* _SELECTED TEXT_:

It may be noted that, in the case of TV news channels, where the self-regulatory industry body has been rendered ineffective by the government not having given it statutory status, the government has chosen not to intervene even in blatantly partisan, communally inflammatory content and fake news by several TV channels, even though such residual powers exist under the Cable Television Network Rules 1994. Widely viewed and telecast speeches by highly-placed persons to “shoot those so-and-sos,” or programmes openly castigating certain communities for spreading Covid-19 or infiltrating government services, have all sailed through. On the other hand, “hurt to religious sentiments” of the majority community is immediately accepted as a legitimate and grievous offence.
This continuing experience, and that of various government agencies being used mainly against those voicing opinions critical of the government, reinforces the widely held suspicion that the government would use these new IT Rules too chiefly to harass and go after its critics.
Experts have pointed out that these vague definitions are also visible in other draconian laws such as the UAPA and laws on sedition. These experts note that while a large number of cases have been filed under the UAPA or sedition laws, only a small fraction of these led to charges, and only a small fraction of these end with convictions. Given frailties of the judicial system, punitive actions taken by government stand for a long time whatever the outcome of judicial processes, the process itself becoming the punishment.

* _EXCERPTED RECORDS_:
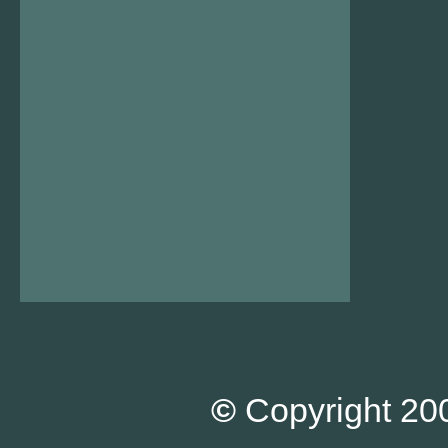
©
Copyright 200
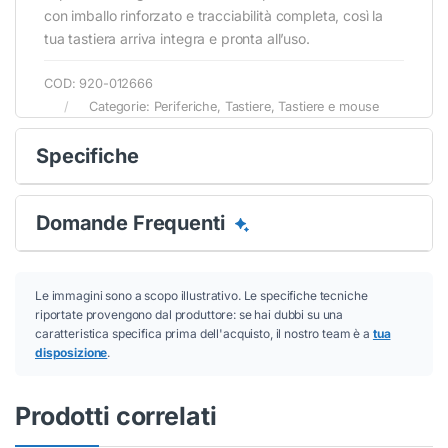
con imballo rinforzato e tracciabilità completa, così la
Conferma
Conferma
tua tastiera arriva integra e pronta all’uso.
COD:
920-012666
Categorie:
Periferiche
,
Tastiere
,
Tastiere e mouse
Specifiche
Domande Frequenti
Le immagini sono a scopo illustrativo. Le specifiche tecniche
riportate provengono dal produttore: se hai dubbi su una
caratteristica specifica prima dell'acquisto, il nostro team è a
tua
disposizione
.
Prodotti correlati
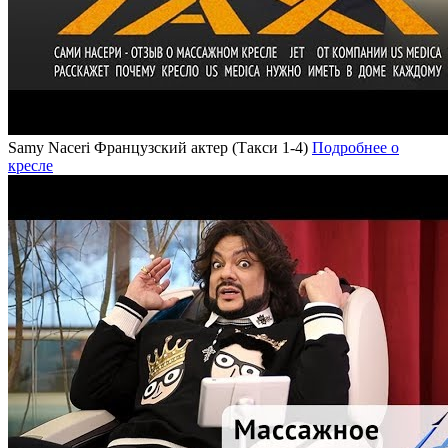
Samy Naceri
Французский актер (Такси 1-4)
Подробнее о
кресле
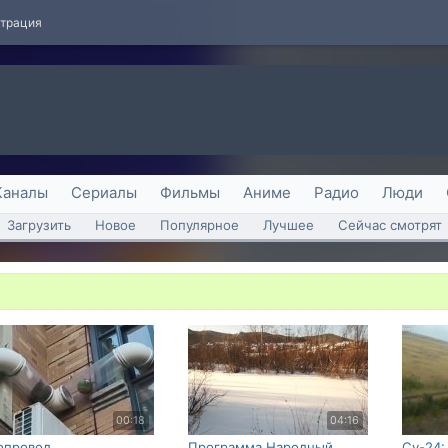
страция
Каналы
Сериалы
Фильмы
Аниме
Радио
Люди
Загрузить
Новое
Популярное
Лучшее
Сейчас смотрят
00:18
04:16
опровод
Программа Народный
Су-24:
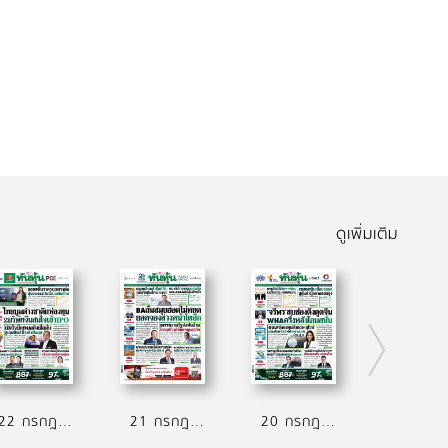
ดูเพิ่มเติม
22 กรกฎาคม 2569
21 กรกฎาคม 2569
20 กรกฎาคม 2569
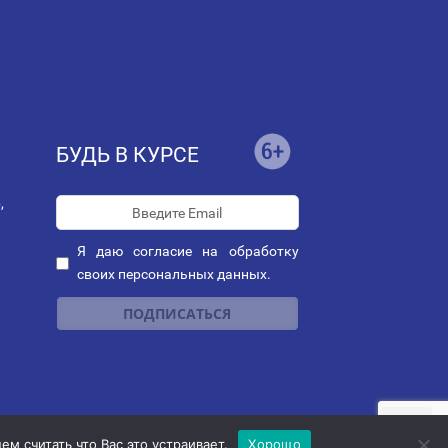
БУДЬ В КУРСЕ
,
Я даю
согласие
на обработку
своих персональных данных.
ных
|
Политика рассылок
"
м считать что Вас это устраивает.
Хорошо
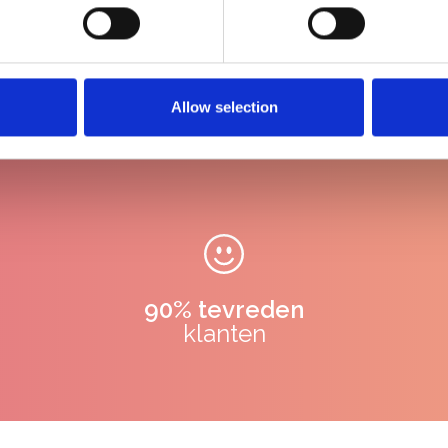
Allow selection
90% tevreden
klanten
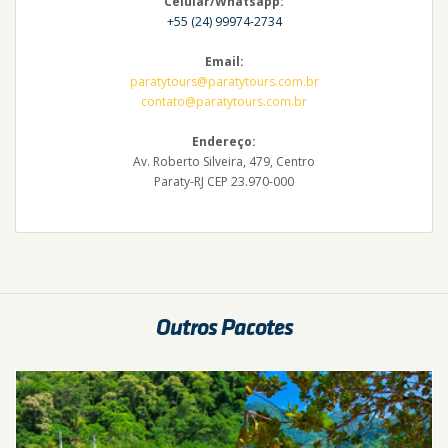
Celular/Whatsapp:
+55 (24) 99974-2734
Email:
paratytours@paratytours.com.br
contato@paratytours.com.br
Endereço:
Av. Roberto Silveira, 479, Centro
Paraty-RJ CEP 23.970-000
Outros Pacotes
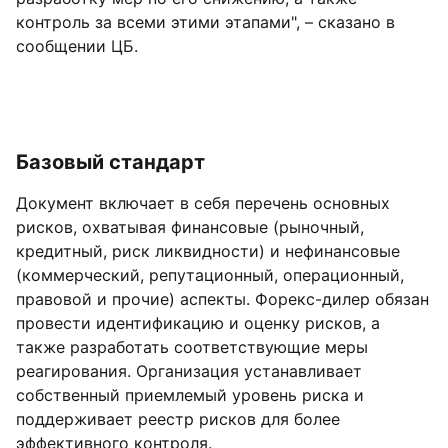
контроль за всеми этими этапами", – сказано в
сообщении ЦБ.
Базовый стандарт
Документ включает в себя перечень основных
рисков, охватывая финансовые (рыночный,
кредитный, риск ликвидности) и нефинансовые
(коммерческий, репутационный, операционный,
правовой и прочие) аспекты. Форекс-дилер обязан
провести идентификацию и оценку рисков, а
также разработать соответствующие меры
реагирования. Организация устанавливает
собственный приемлемый уровень риска и
поддерживает реестр рисков для более
эффективного контроля.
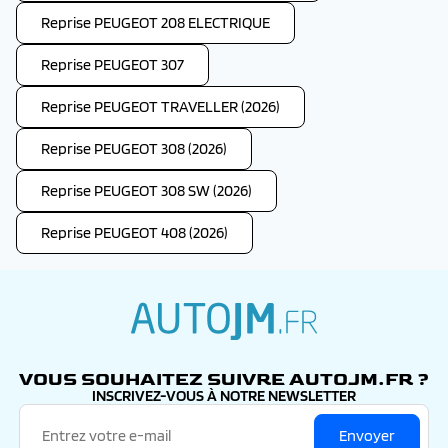
Reprise PEUGEOT 208 ELECTRIQUE
Reprise PEUGEOT 307
Reprise PEUGEOT TRAVELLER (2026)
Reprise PEUGEOT 308 (2026)
Reprise PEUGEOT 308 SW (2026)
Reprise PEUGEOT 408 (2026)
autojm.fr
VOUS SOUHAITEZ SUIVRE AUTOJM.FR ?
INSCRIVEZ-VOUS À NOTRE NEWSLETTER
Envoyer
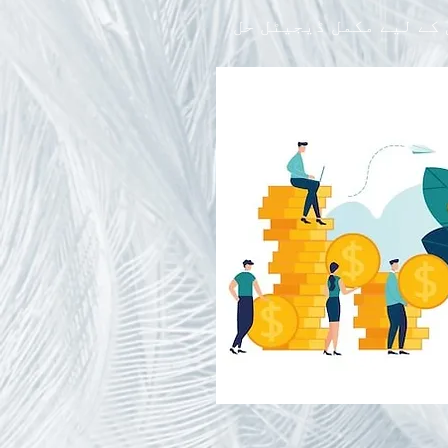
 کے لیے مکمل ڈیجیٹل حل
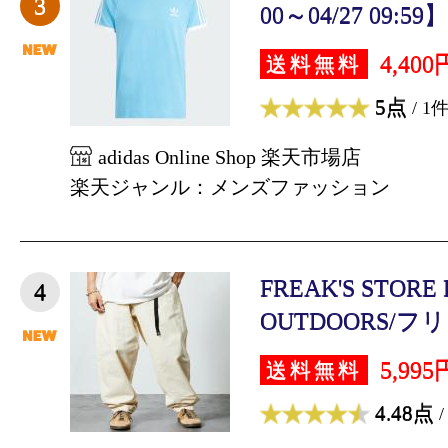
3
00～04/27 09:59】
4,400
送料無料
5点
/ 1
adidas Online Shop 楽天市場店
楽天ジャンル：メンズファッション
FREAK'S STORE 
4
OUTDOORS/フ
5,995
送料無料
4.48点
/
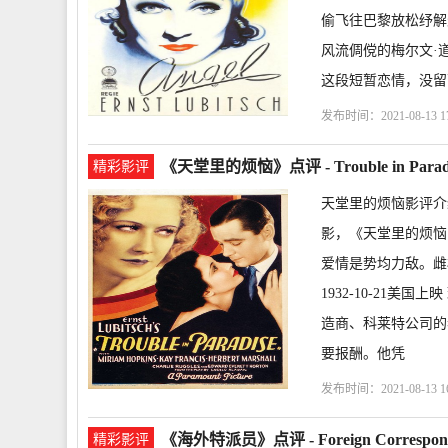
偷飞往巴黎放松纾解
风流倜傥的梅尔文·
这段短暂恋情，没留
发布时间：2021-08-13 17
马歇尔
茂文·道格拉斯
《天堂里的烦恼》点评 - Trouble in Par
精彩影评
天堂里的烦恼影评介
影，《天堂里的烦恼 Tr
爱情是势均力敌。雌雄
1932-10-21
造商、科莱特公司的
要报酬。他凭
发布时间：2021-08-13 16
普金斯
凯·弗朗西斯
《海外特派员》点评 - Foreign Corresp
精彩影评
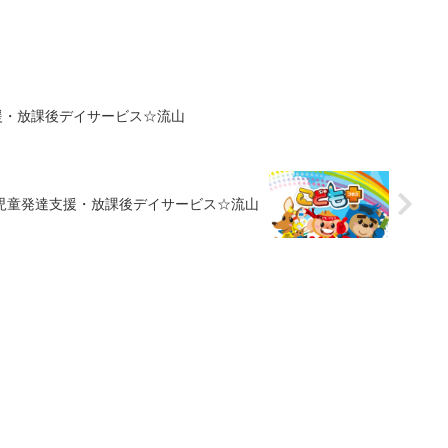
援・放課後デイサービス☆流山
児童発達支援・放課後デイサービス☆流山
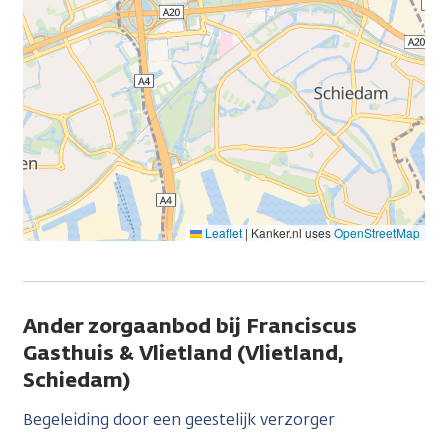
Leaflet
|
Kanker.nl uses
OpenStreetMap
Ander zorgaanbod bij Franciscus
Gasthuis & Vlietland (Vlietland,
Schiedam)
Begeleiding door een geestelijk verzorger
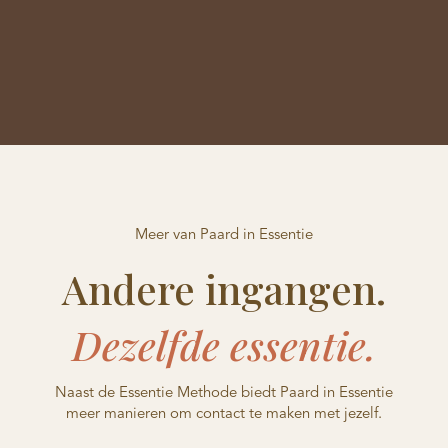
Meer van Paard in Essentie
Andere ingangen.
Dezelfde essentie.
Naast de Essentie Methode biedt Paard in Essentie
meer manieren om contact te maken met jezelf.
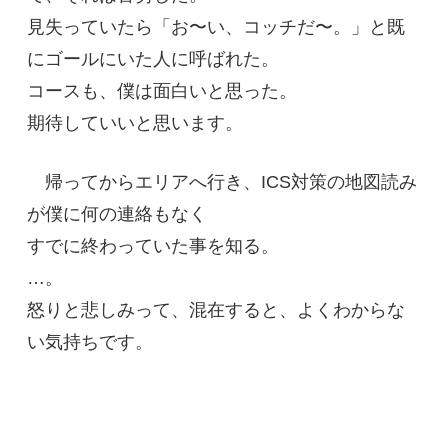
見失っていたら「お〜い、コッチだ〜。」と既
にゴールにいた人に呼ばれた。
コースも、僕は面白いと思った。
期待していいと思います。
帰ってからエリアへ行き、ICS対策の地図読み
が僕に何の連絡もなく
すでに終わっていた事を知る。
…。
怒りと悲しみって、混在すると、よくわからな
い気持ちです。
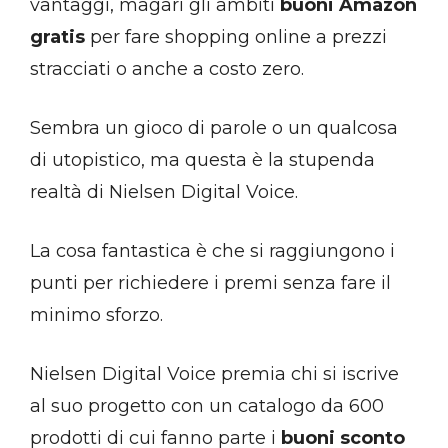
vantaggi, magari gli ambiti
buoni Amazon
gratis
per fare shopping online a prezzi
stracciati o anche a costo zero.
Sembra un gioco di parole o un qualcosa
di utopistico, ma questa è la stupenda
realtà di Nielsen Digital Voice.
La cosa fantastica è che si raggiungono i
punti per richiedere i premi senza fare il
minimo sforzo.
Nielsen Digital Voice premia chi si iscrive
al suo progetto con un catalogo da 600
prodotti di cui fanno parte i
buoni sconto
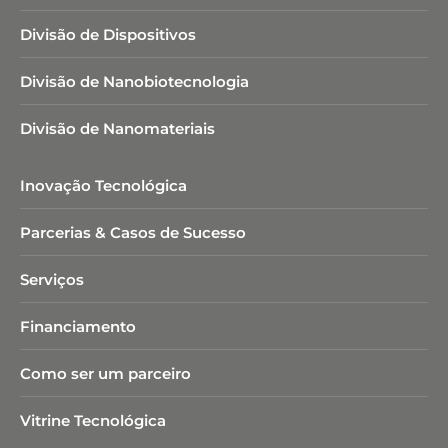
Divisão de Dispositivos
Divisão de Nanobiotecnologia​
Divisão de Nanomateriais
Inovação Tecnológica
Parcerias & Casos de Sucesso
Serviços
Financiamento
Como ser um parceiro
Vitrine Tecnológica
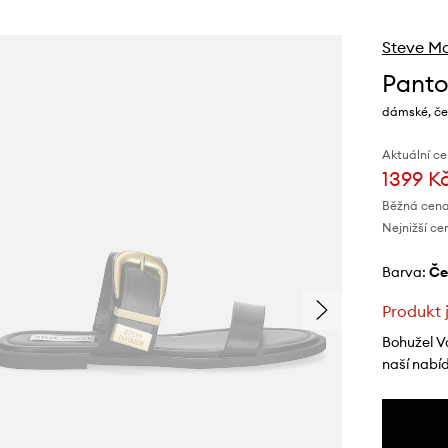
Steve M
Panto
dámské, če
Aktuální ce
1399 K
Běžná cena
Nejnižší ce
Barva:
č
Produkt 
Bohužel V
naší nabí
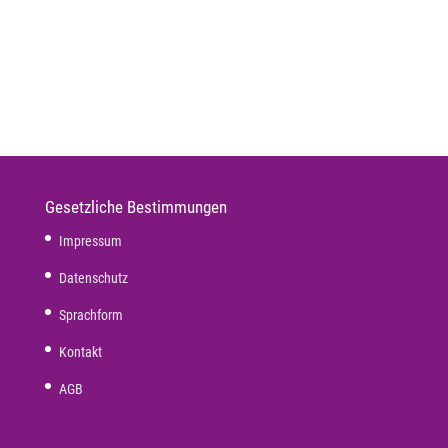
Gesetzliche Bestimmungen
Impressum
Datenschutz
Sprachform
Kontakt
AGB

* _PROBLEM REQUIREMENTS_:
Do the following statements agree with the text about the new IT Rules? For each, answer yes or no and quote the deciding words of the text.
1. The government has intervened against communally inflammatory content on TV news channels.
2. The self-regulatory industry body for TV news channels was given statutory status by the government.
3. Only a small fraction of cases filed under the UAPA or sedition laws led to charges.

* _RESULT FOR THIS TASK_:
1. No: "the government has chosen not to intervene even in blatantly partisan, communally inflammatory content and fake news by several TV channels"
2. No: "rendered ineffective by the government not having given it statutory status"
3. Yes: "only a small fraction of these led to charges"